BY: Adam Gavriel
When you look in the mirror what do you see?
Do you see a successful; did whatever they could in life, no regrets man or woman staring back at you? Probably, if you’re human.
We grow up our whole lives with our mothers telling us how great we are. With significant others and spouses telling us we’re perfect and we have nothing we need to change about ourselves (most of the time…maybe).
Now if only your mother was the person who was doing the hiring at a firm, you’d get the job 100 times out of 100. Unfortunately (for all of us) this isn’t the case.
The hiring process is all about presentation.
Interning for Crossroads Consultingfor about 2 months now I have seen many resumes come through the job postings I have on the internet. Now I’m no expert as my resume, interview, and cover letter skills all come from a course I took at the University at Buffalo (MGG 300) but I know what is pleasing to the eye.
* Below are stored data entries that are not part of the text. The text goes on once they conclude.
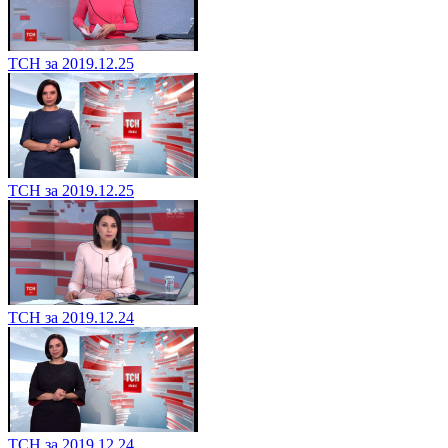
ТСН за 2019.12.25
ТСН за 2019.12.25
ТСН за 2019.12.24
ТСН за 2019.12.24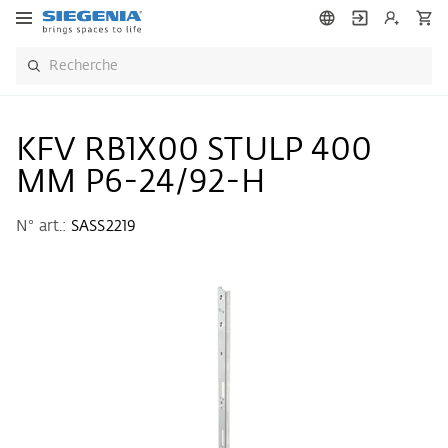
KFV RB1X00 STULP 400
MM P6-24/92-H
N° art.:
SASS2219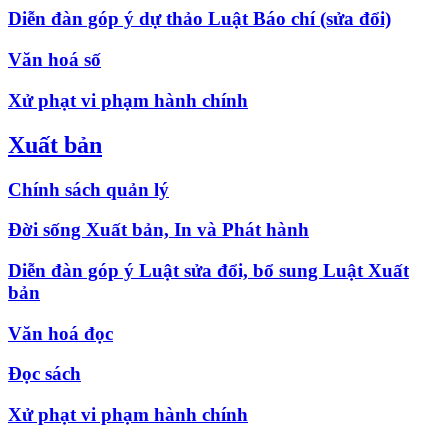
Diễn đàn góp ý dự thảo Luật Báo chí (sửa đổi)
Văn hoá số
Xử phạt vi phạm hành chính
Xuất bản
Chính sách quản lý
Đời sống Xuất bản, In và Phát hành
Diễn đàn góp ý Luật sửa đổi, bổ sung Luật Xuất
bản
Văn hoá đọc
Đọc sách
Xử phạt vi phạm hành chính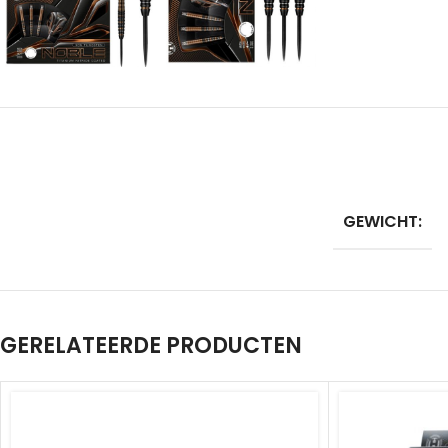
GEWICHT:
GERELATEERDE PRODUCTEN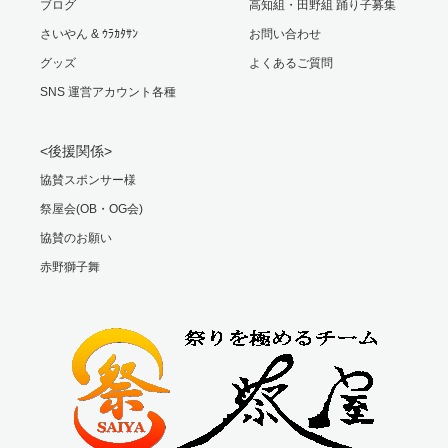
ブログ
高知組・田野組 踊り子募集
さいやん & ｳﾗｶﾀｻﾝ
お問い合わせ
グッズ
よくあるご質問
SNS 運営アカウント各種
<後援関係>
協賛スポンサー様
祭屋会(OB・OG会)
協賛のお願い
赤野獅子舞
Flashy fonts, colors other than black, graphics are all unnecessary on a resume. Some of those may even make you come off as unprofessional to employers. If hiring managers had it their way, there would be one absolute set way to present yourself in a resume, unfortunately there isn’t. There are many ways to develop a successful resume, and it’s all about presenting yourself.
If you’ve been keeping up with the blog here on Out of Our Mind, you’ll know that we have blogged before about quick resume tips (see the Three R’s to Resume Writing).
Quick tips won’t solve everything.
What will solve everything is taking the time to let a professional look at your resume. Or if you’re not comfortable with that, hand your resume to a friend and see what they think. Ask them key questions like: How do you think I presented myself here? If you were a hiring manager, would you keep this resume?
What many lose sight of in their plight to perfect their resume is the fact that it’s not all about the resume. The resume is just the gateway, only used by employers to judge who gets an interview. Why would an employer give an interview to someone who can’t present themselves well?